TASK DETAILS >> Whenever a line in the data holds the string "утвержденного", pull that line out.

Change listing data
Segment Open

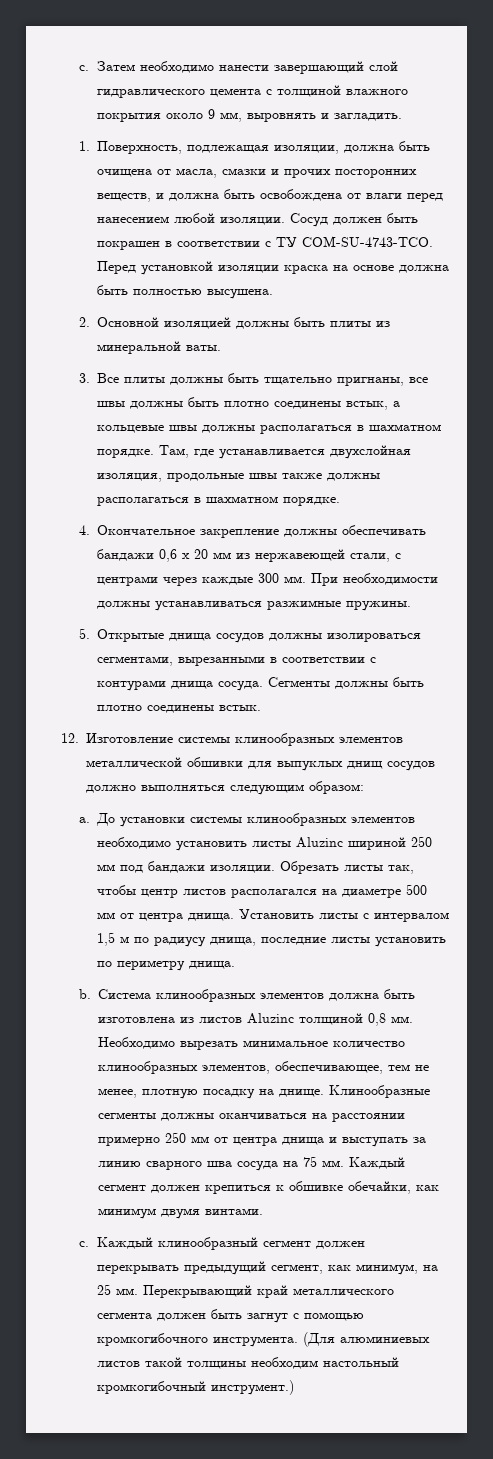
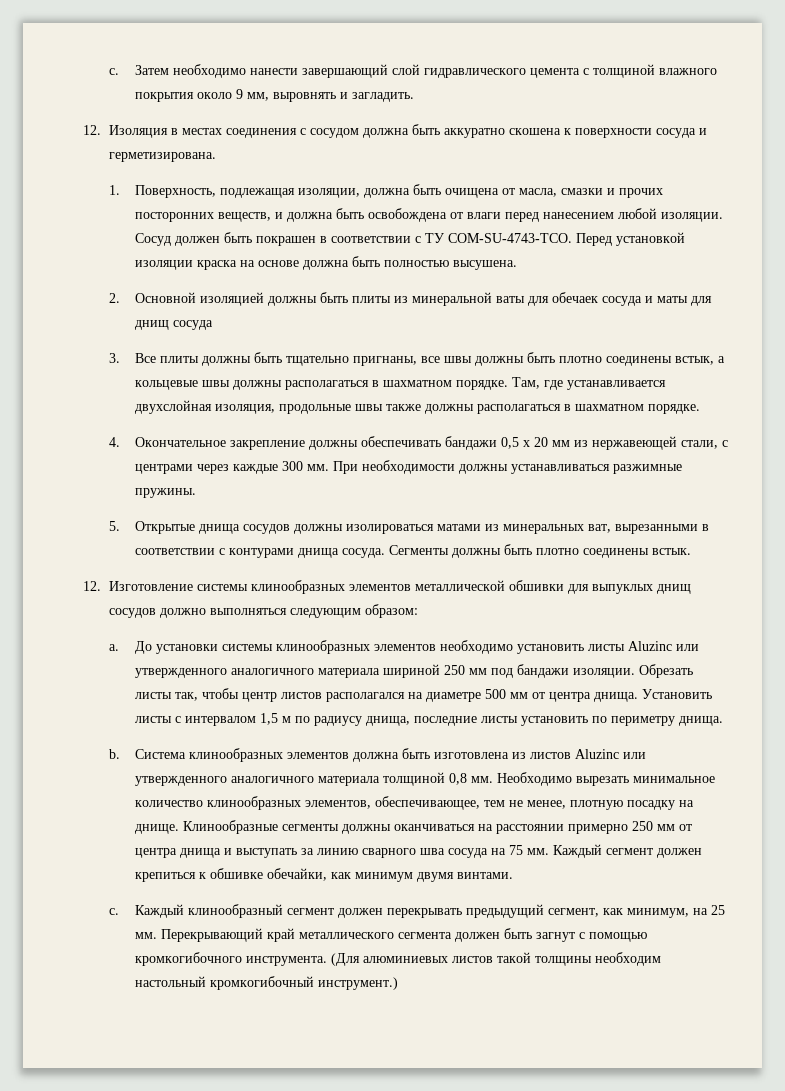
(403, 117) none -> [82,124,707,138] [108,152,216,162] // 12. Изоляция в местах соединения с сосудом должна быть аккуратно скошена к поверхности сосуда и герметизирована.
[186,345,222,351] ваты. -> [495,292,712,306] [134,320,213,330] ваты для обечаек сосуда и маты для днищ сосуда
[159,549,178,562] 0,6 -> [500,437,519,449] 0,5
[97,656,174,666] сегментами, -> [436,524,611,534] матами из минеральных ват,
(344, 842) none -> [675,644,699,651] [134,668,380,678] или утвержденного аналогичного материала
(295, 1018) none -> [622,752,646,759] [134,776,380,786] или утвержденного аналогичного материала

Segment Closed

SOLUTION FOR THIS PROBLEM >>
(344, 842) none -> [675,644,699,651] [134,668,380,678] или утвержденного аналогичного материала
(295, 1018) none -> [622,752,646,759] [134,776,380,786] или утвержденного аналогичного материала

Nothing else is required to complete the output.